Он наполнил свой угрюмый замок карлами и уродцами, завел крепостную труппу акробатов. В отшельничестве, среди лесов, заговорила в нем татарская кровь, и он купил кобылиц для лечения кумысом, созвал шаманов и колдунов – а точнее, мошенников, притворявшихся шаманами и колдунами, – якобы из сибирских дебрей. Хвори одолевали старика, ушла мужская сила, и по дальним дорогам, по европейским трактам скакали посланцы старого сластолюбца, выискивая диковинные корешки или микстуры, способные вернуть желание плоти. При «дворе» его толклись бабки-ворожеи, травницы, расстриженные монахи, самозваные лекари – и никого он не отпускал от себя, установил заставы на дорогах.
Урятинский забыл о своей немецкости, она сошла, как лоск. Князь жил как хан, помещик-мурза, обтирался вонючим барсучьим жиром, пил колдовской отвар кладбищенских травок, слушал бормотуна-звездочета, льстиво сулящего ему снятие опалы, – и казнил за лесть, приказывая оставить льстеца нагим на болоте на поживу мошкаре.
Мысль о вечной жизни, о власти над телом и старостью поселилась в Урятинском, точила изнутри вьюжными ночами, в жару натопленных печей, во чреве засаленных мехов. Урятинский отверг рачительность юности, приобретенное немецкое почтение к золоту; иные искали алхимиков, способных превращать свинец в драгоценный металл, а он, наоборот, жаждал, чтобы золото превратилось в некое новое вещество, в то, что превыше земной материальности, в лекарство, возвращающее юность. Он отдал флигель каким-то мошенникам, оборванцам, якобы изгнанным из университетов косными профессорами, и щедро платил им, жадно слушая их сказки о первоначальных элементах, об огненных саламандрах и духах земли.

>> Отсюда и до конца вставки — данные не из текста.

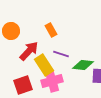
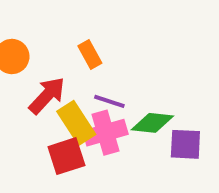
pink cross: (52, 81) -> (105, 133), moved
red square: (23, 85) -> (66, 156), moved

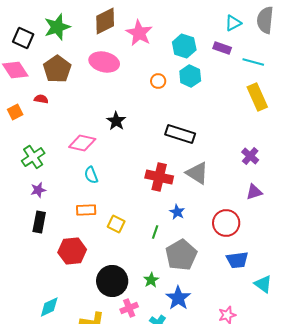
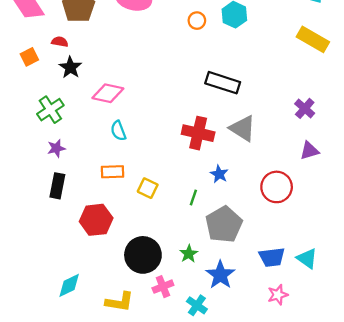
yellow rectangle: (257, 97) -> (313, 39), turned -36
black star: (116, 121) -> (70, 67), moved
blue trapezoid: (237, 260) -> (272, 257), moved
cyan triangle: (263, 284) -> (307, 258), moved

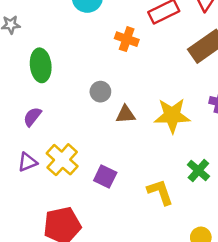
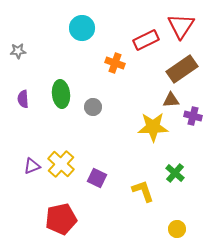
green ellipse: (41, 65) -> (61, 94), moved
brown triangle: (126, 114) -> (171, 100), moved
purple semicircle: (32, 117) -> (23, 99), moved, turned -42

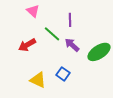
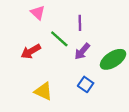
purple arrow: (72, 45) -> (82, 51), turned -91
blue square: (63, 74) -> (86, 84), moved

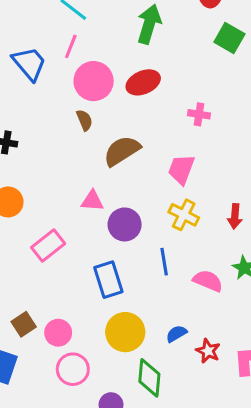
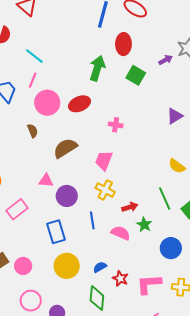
green arrow: (149, 24) -> (97, 68), moved
brown semicircle: (84, 120) -> (33, 131), moved
red arrow: (235, 216) -> (130, 207), moved, turned -112
pink circle: (73, 369) -> (31, 301), moved
green diamond: (149, 378) -> (97, 298), moved

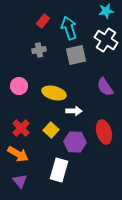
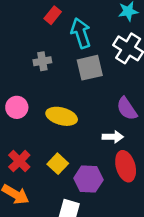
red rectangle: (43, 21) -> (53, 15), moved
white arrow: (74, 111) -> (113, 137), moved

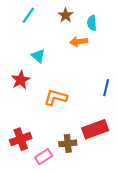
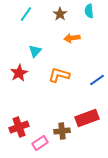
cyan semicircle: (92, 23) -> (89, 11), moved
cyan triangle: (38, 56) -> (35, 51), turned 32
blue line: (106, 88) -> (97, 80), turned 42
orange L-shape: (56, 97) -> (59, 75), moved

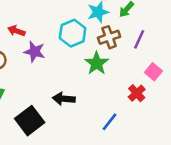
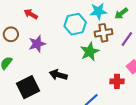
purple star: (34, 52) -> (37, 44), moved, turned 30
red cross: (137, 93) -> (117, 81), turned 32

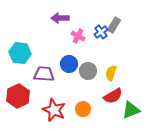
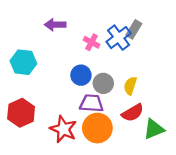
purple arrow: (60, 18) -> (55, 25), moved
blue cross: (101, 32) -> (119, 38), size x1.5
purple trapezoid: (44, 74) -> (92, 103), moved
orange circle: (83, 109) -> (97, 128), size x1.6

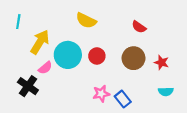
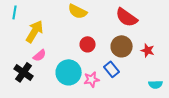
red semicircle: (139, 27) -> (127, 17), size x1.6
cyan circle: (68, 55) -> (69, 72), moved
cyan semicircle: (166, 92) -> (156, 84), moved
blue rectangle: (123, 99) -> (112, 69), moved

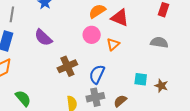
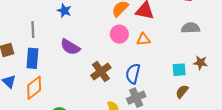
orange triangle: (113, 44) -> (143, 39), turned 48
brown star: (161, 86) -> (200, 63), moved
brown semicircle: (120, 101) -> (182, 92), moved

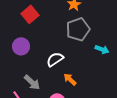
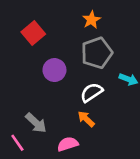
purple circle: (21, 46) -> (54, 70), moved
white semicircle: (55, 59) -> (91, 92), moved

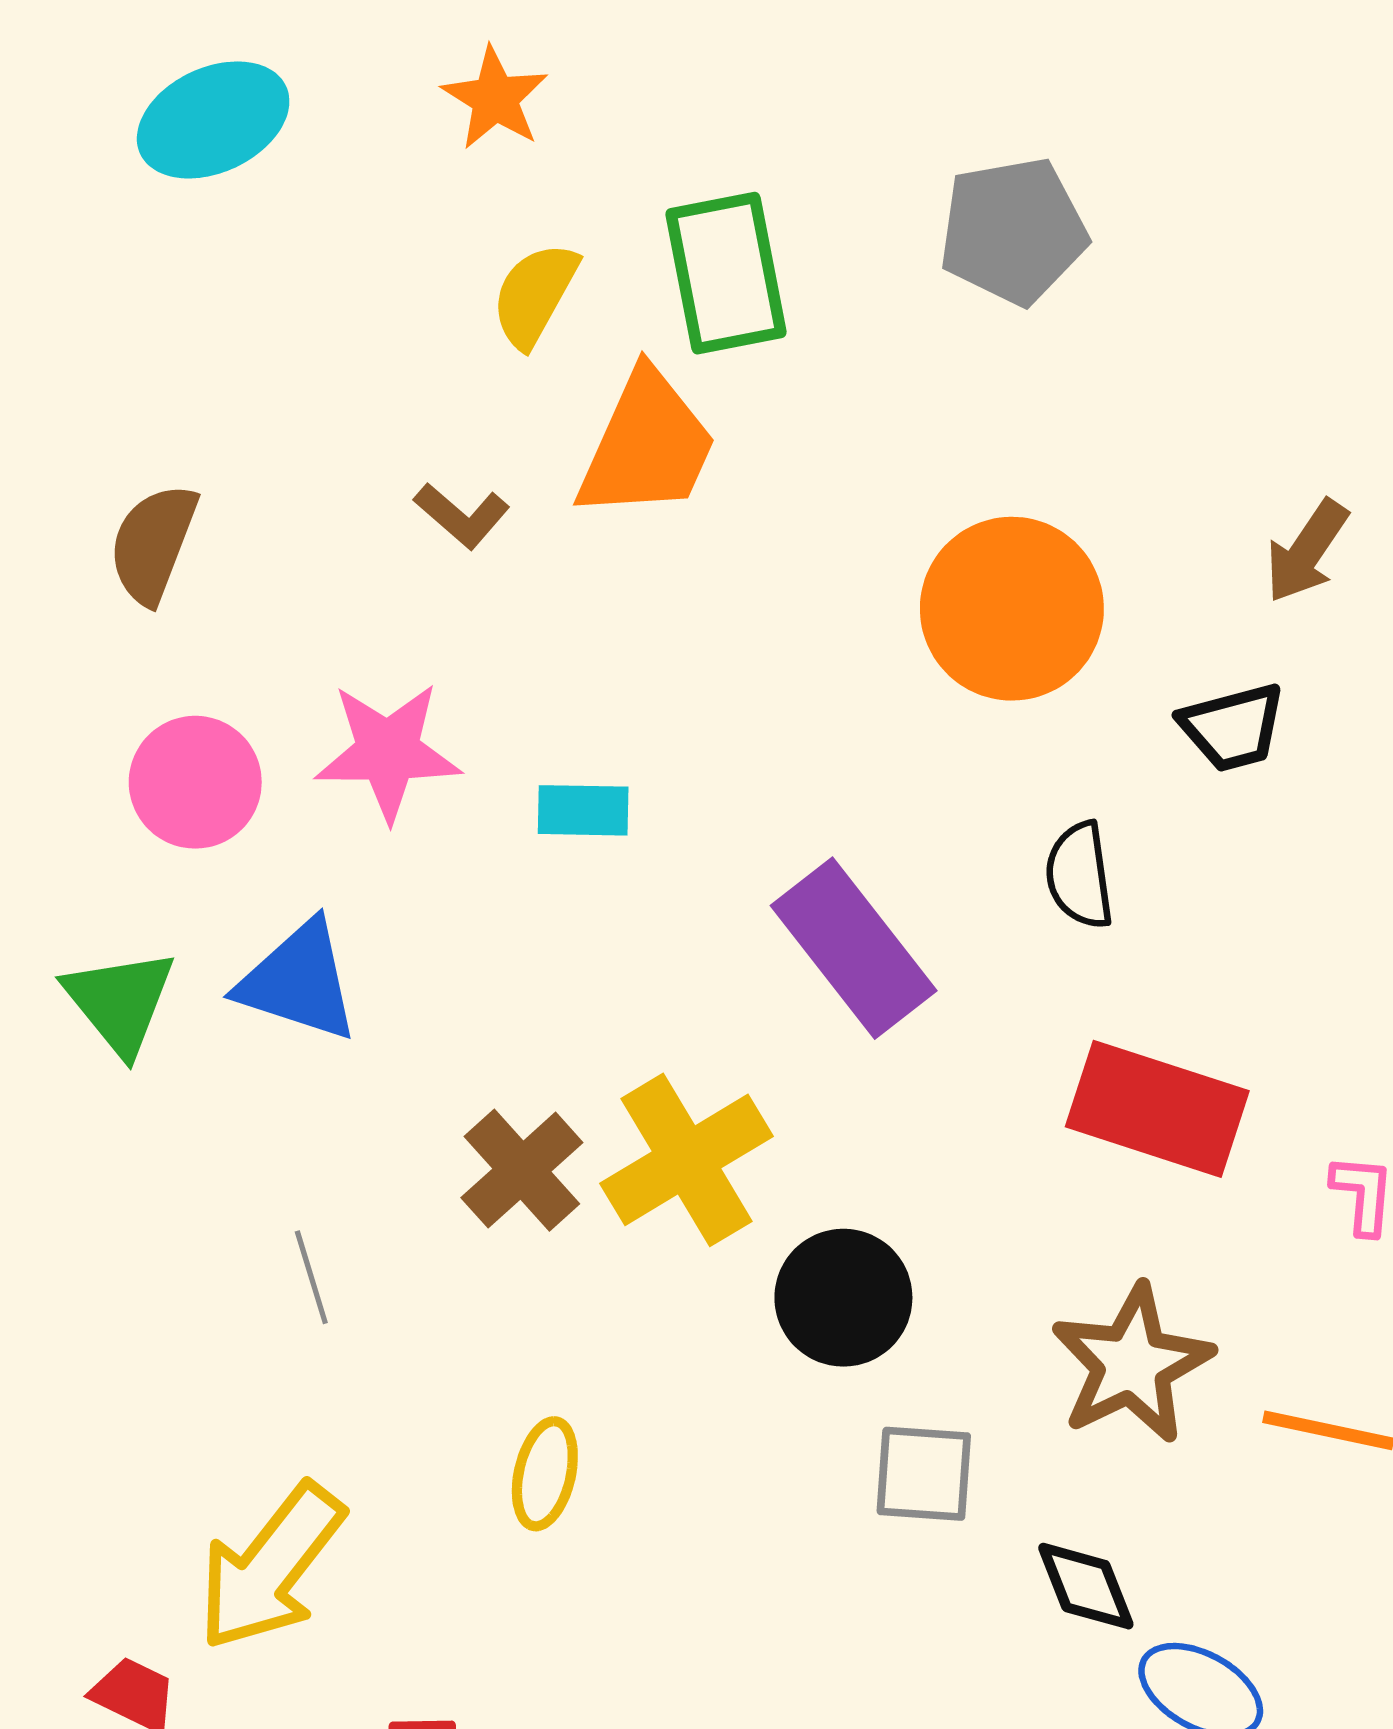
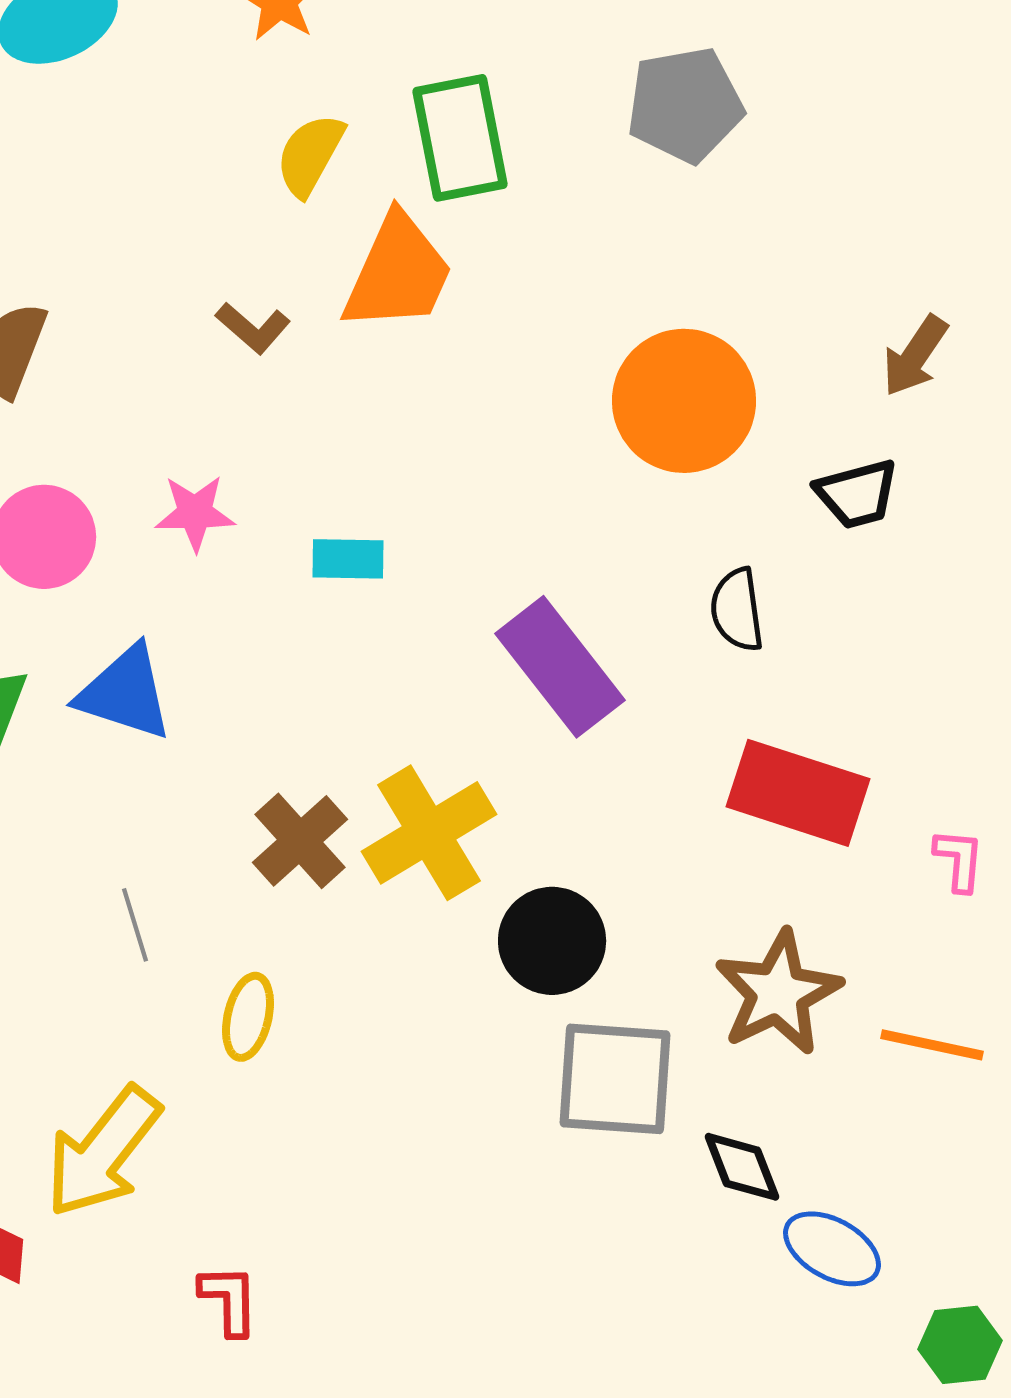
pink star: (388, 752) -> (195, 513), size x0.7
yellow ellipse: (545, 1474) -> (248, 1017), moved
gray square: (924, 1474) -> (615, 1079), size x1.5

Можно представить, какое впечатление на Урятинского произвело внезапное письмо Бальтазара. Тот писал о «вечной жизни» и «одолении материи» в идеалистическом смысле, желая обозначить искомые пределы, горизонты гомеопатии. А Урятинский прочел письмо буквально. И вцепился в Бальтазара – отсюда щедрое приглашение, готовность на любые расходы, обещание подарить доктору лечебницу. Урятинский словно получил привет из прошлого, прямое указание Всевышнего, каким путем идти, – и уверовал в немца-гомеопата, только совсем не так, как Бальтазар рассчитывал, – безумной, темной верой. И наверное, если бы Бальтазар потребовал жертвоприношений, Урятинский бы, не раздумывая, пустил под нож своих холопов, ибо среди окольных путей ему был явлен путь прямой, осененный немецким изобретательным гением, могущим даже у смерти вырвать ее скорпионье жало.
Апостол явился Урятинскому, истинный апостол среди тысяч ложных, которых он сам свозил из германских королевств и княжеств. Именно ему, кто восприял немецкий дух, кто столько лет просеивал человеческий песок, ища алмазы! Впрочем, Урятинский не разогнал своих ворожей и колдунов, они – бессильные, ненастоящие – все-таки составляли его свиту, отряд низших существ, вроде кобольдов, должных вострепетать и пасть ниц, встречая пришествие нового Фауста.
А Бальтазар, наивный Бальтазар, прочел письмо Урятинского, написанное ясным почерком человека шпаги, как подтверждение собственным мыслям, знак реальности своих мечтаний. И поехал к чудесному князю.